The War Illustrated, Volume 9, No. 223, Page 569, January 4, 1946.
The pitiful condition of the men who fought for Germany evokes no scrap of sympathy from the civilians, writes Stanley Nash in The Star. He has recently returned from a visit to one of the centres in Berlin where the British tend these broken men before sending them home.
The attitude of the Berlin people, particularly the women, to the crippled, ailing and ill-nourished German soldiers now streaming from the East is puzzling British soldiers. Many of these white-faced men struggling along on crutches or dragging weary feet wrapped in sacking must have left this city with good wishes showered on them by civilian friends.
How bitter has been their disillusionment on returning. No German hand is extended to them in friendship, no kindly glance cast at them by their fellow countrymen. Girls wrapped in their thick coats avert their faces when they pass these human wrecks on the pavement. This studied indifference to the sufferings of the menfolk who fought for them is so obvious that all visitors notice it.
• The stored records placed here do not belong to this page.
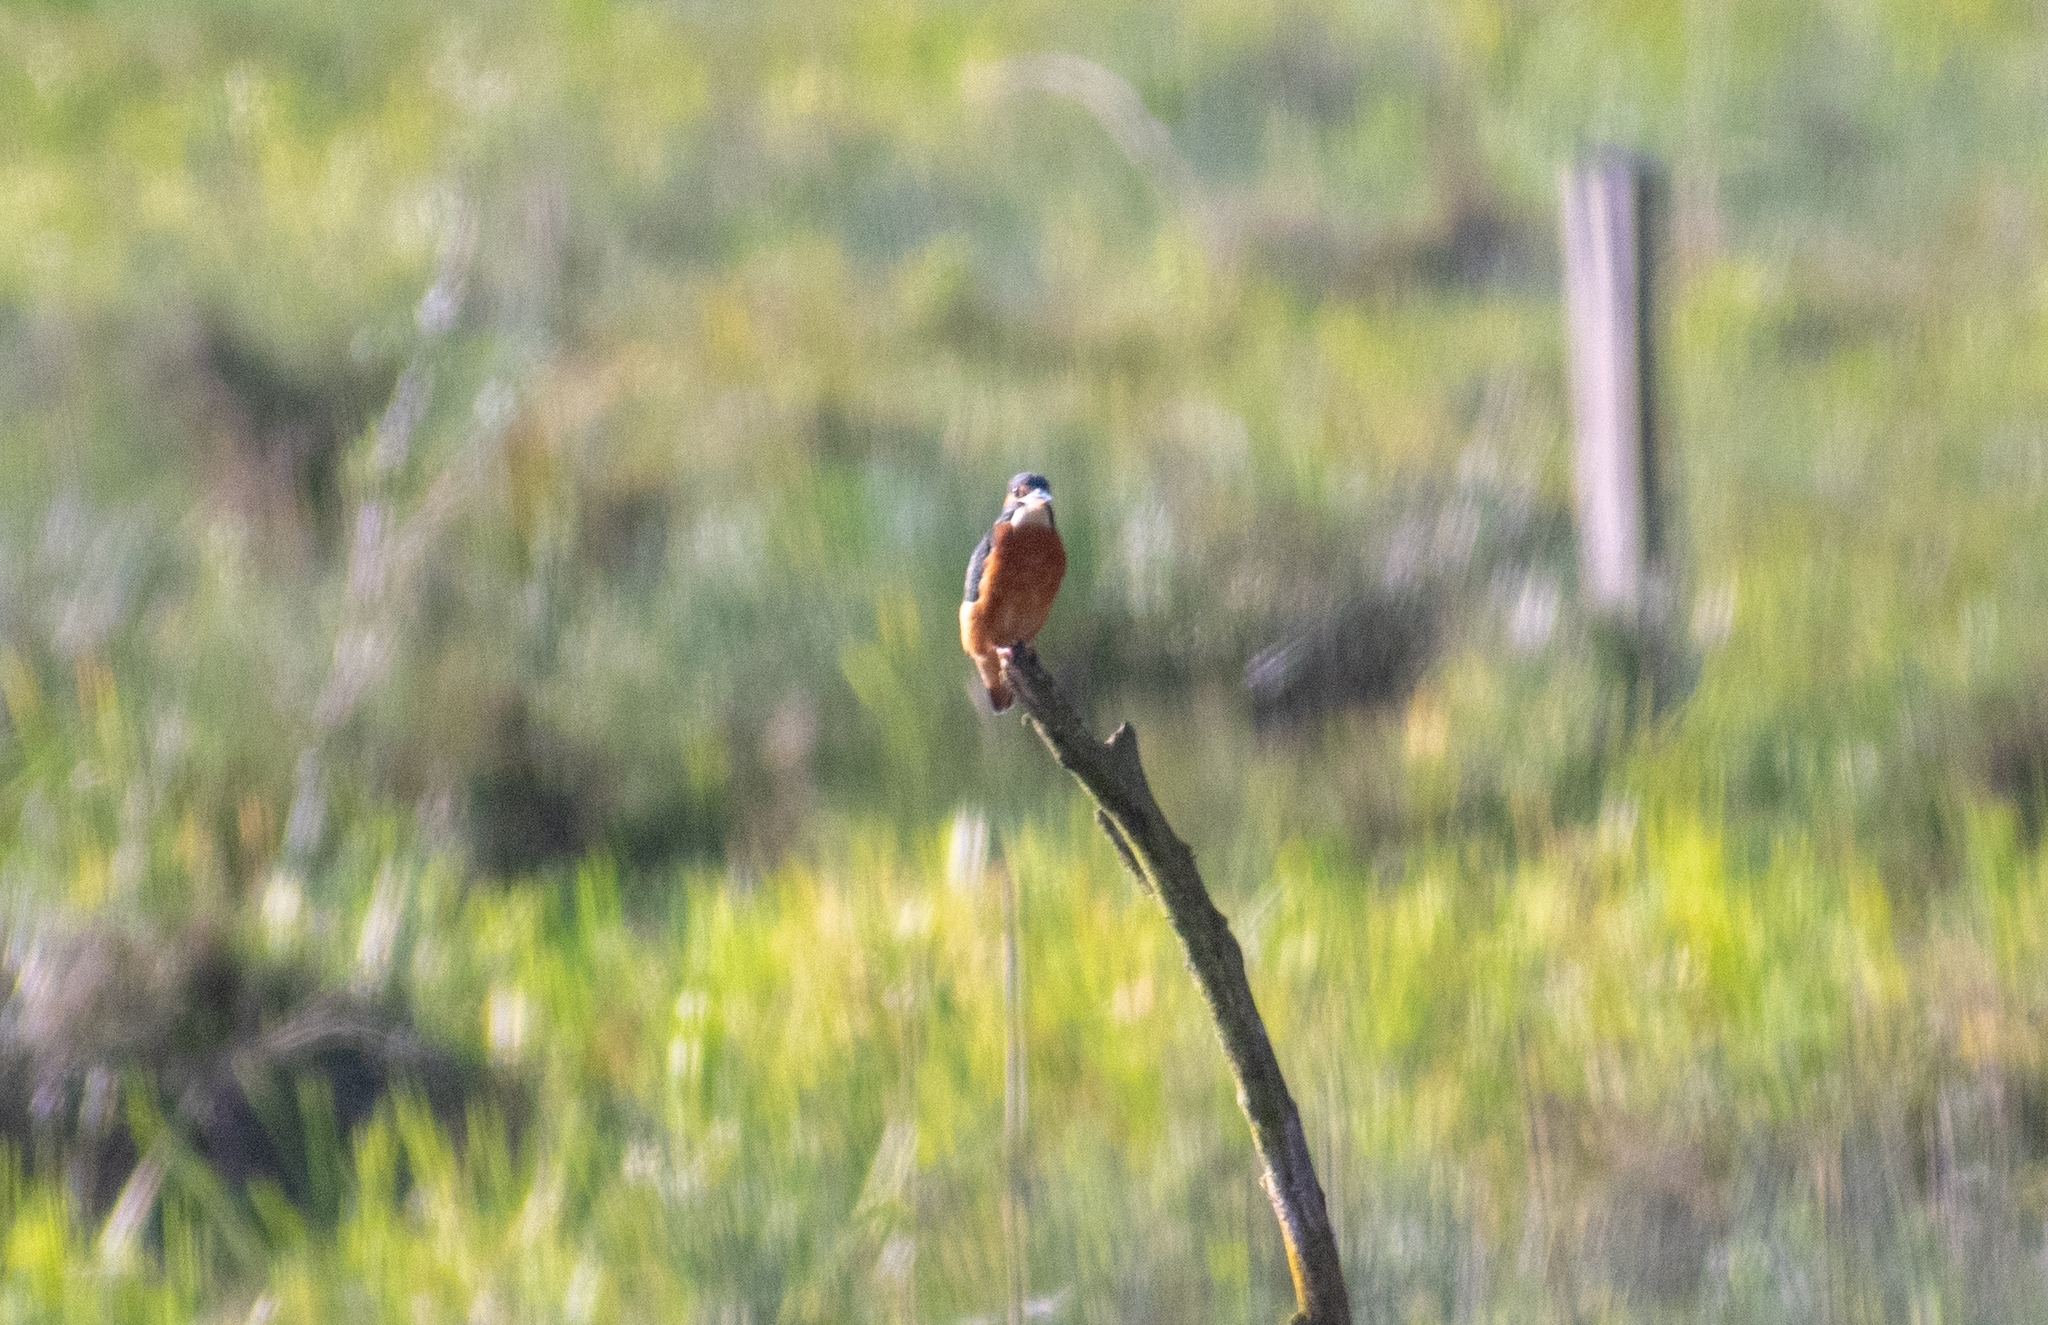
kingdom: Animalia
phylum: Chordata
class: Aves
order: Coraciiformes
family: Alcedinidae
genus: Alcedo
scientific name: Alcedo atthis
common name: Common kingfisher
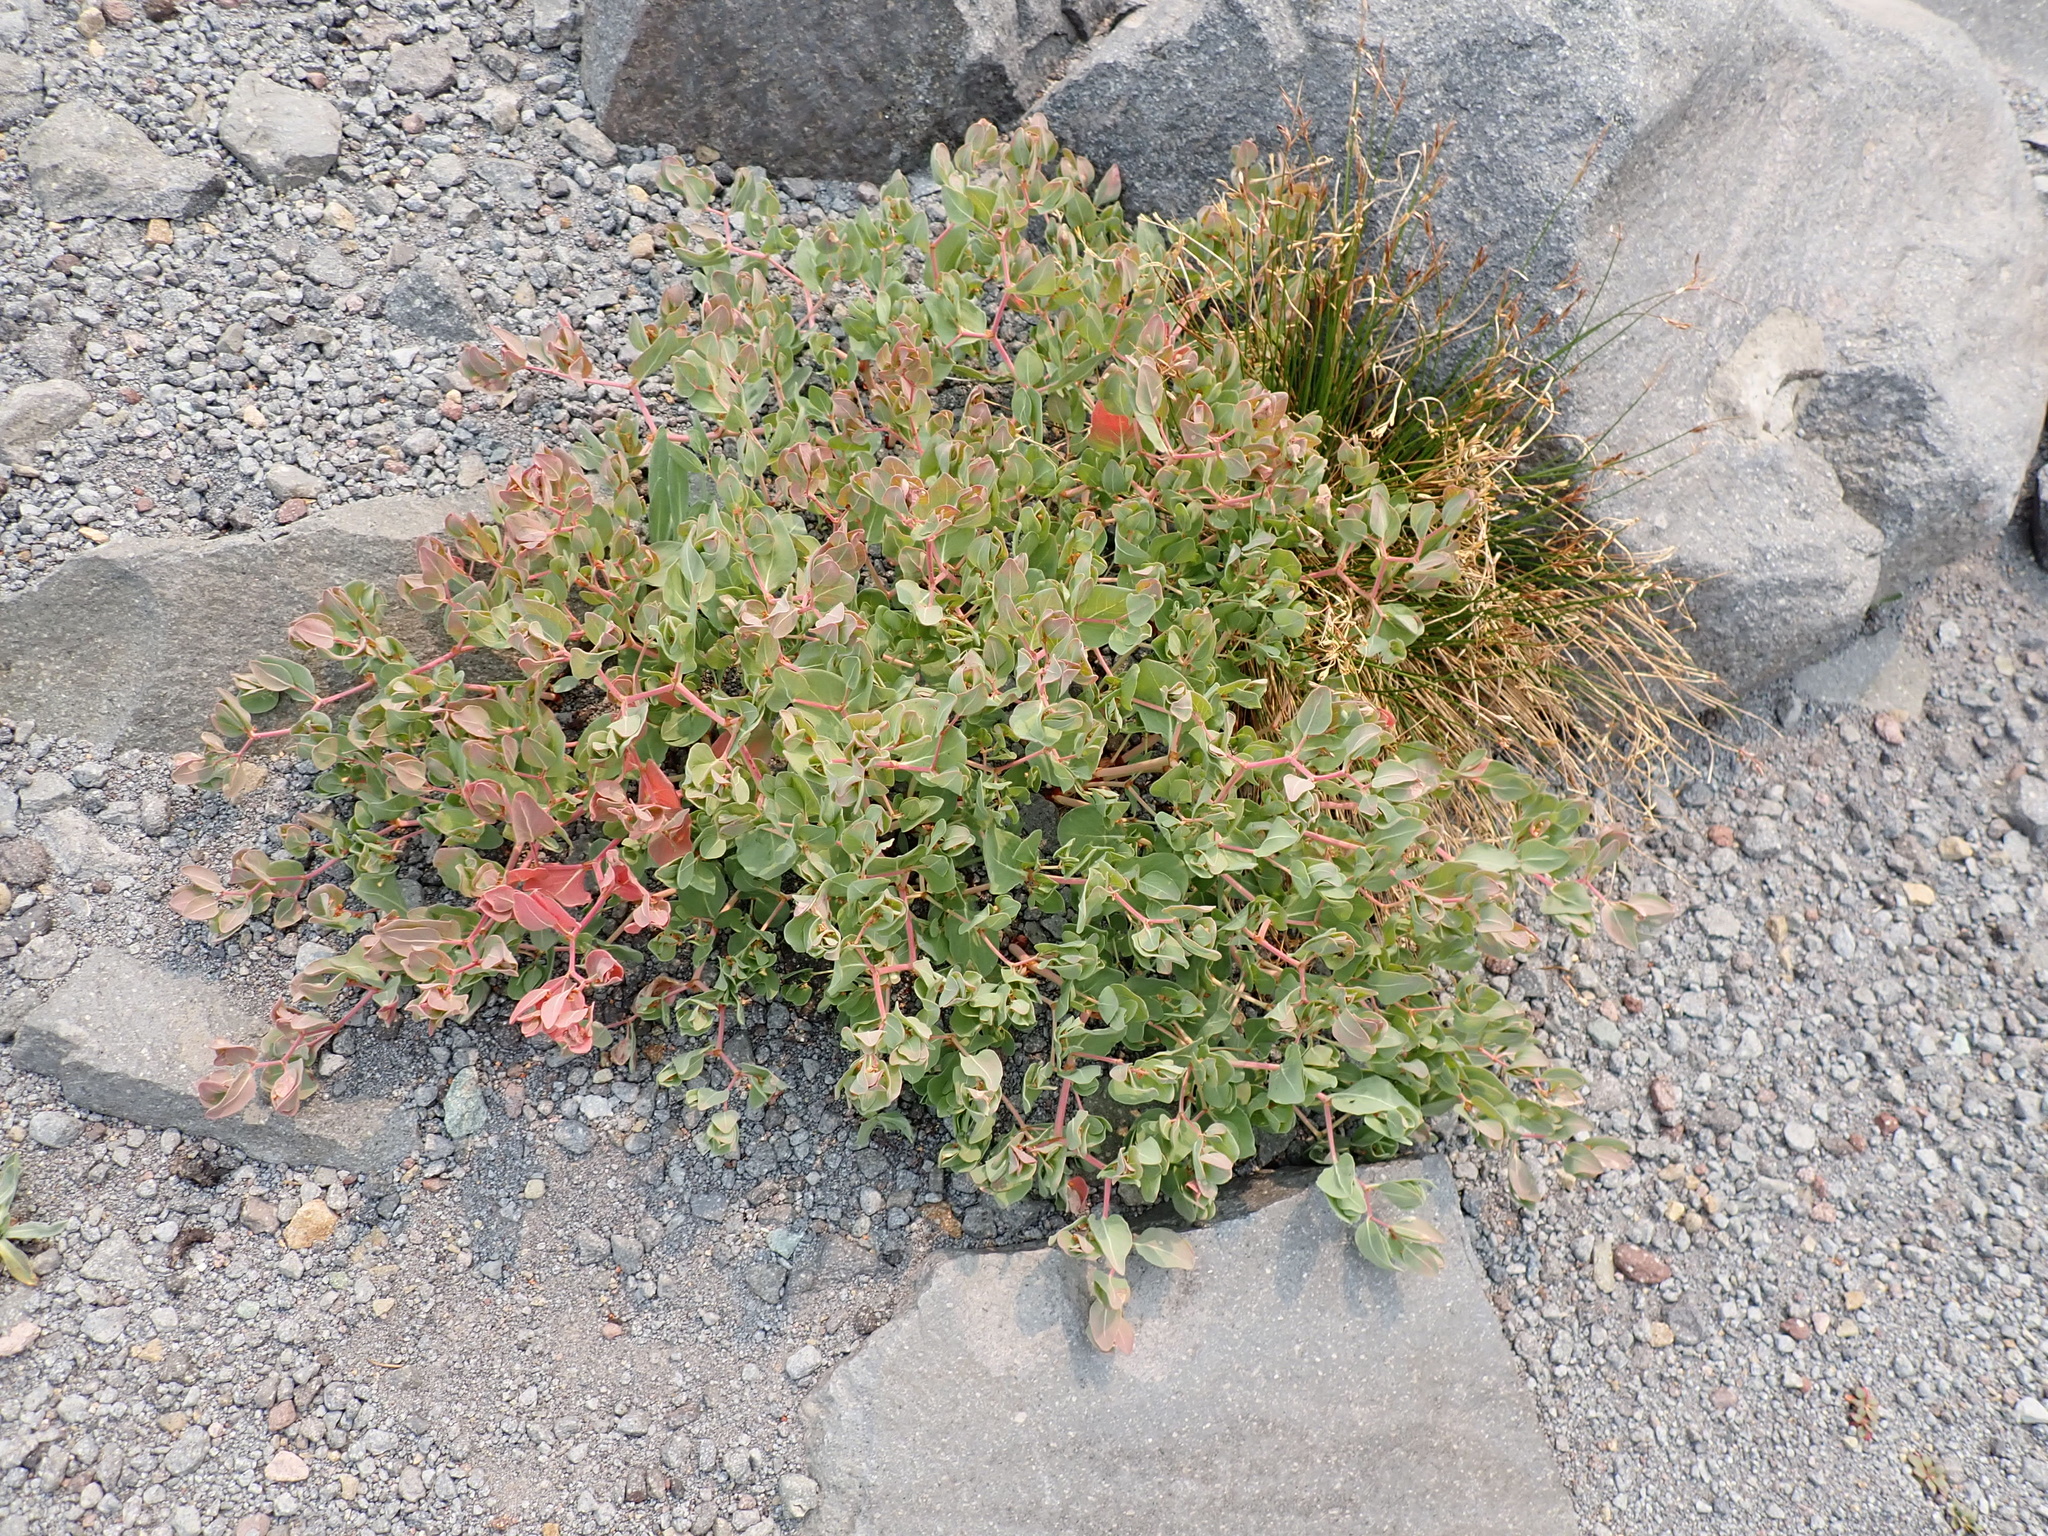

I have just been to one of the collection centres in Berlin where the British house, feed and give medical attention to these broken men before dispersing them to their homes. It was not a pretty sight. Many of the men are dying when they reach the centre. They just shamble in, bent and spiritless, with faces from which suffering has wiped every expression but that of hopeless misery. German girl clerks take particulars of each man with indifference.
Standing at the gate of this camp were two frauleins, aged about twenty. Both were fairly well dressed, and they appeared to be directing their charm on busy, unresponsive British soldiers in the barbed wire compound. I did not see them bestow one sympathetic glance on the men in field-grey uniform.
Some of the men are as bad as the women. I saw one well-dressed fellow deliberately turn his back on a crippled German soldier who had merely asked him for directions. "Personally", said a British officer to me, "I have no use for Hitler's ex-soldiers, but one must admit that most of them fought very hard for Germany, and it is odd that they should be accorded this treatment by their own civilians."
It may be that civilians have wished to impress the Allies by cold-shouldering the men who fought for Hitler. If so it is an inhuman method of currying favour. Or it may be that the Berliners, short of food and fuel, can think only of themselves.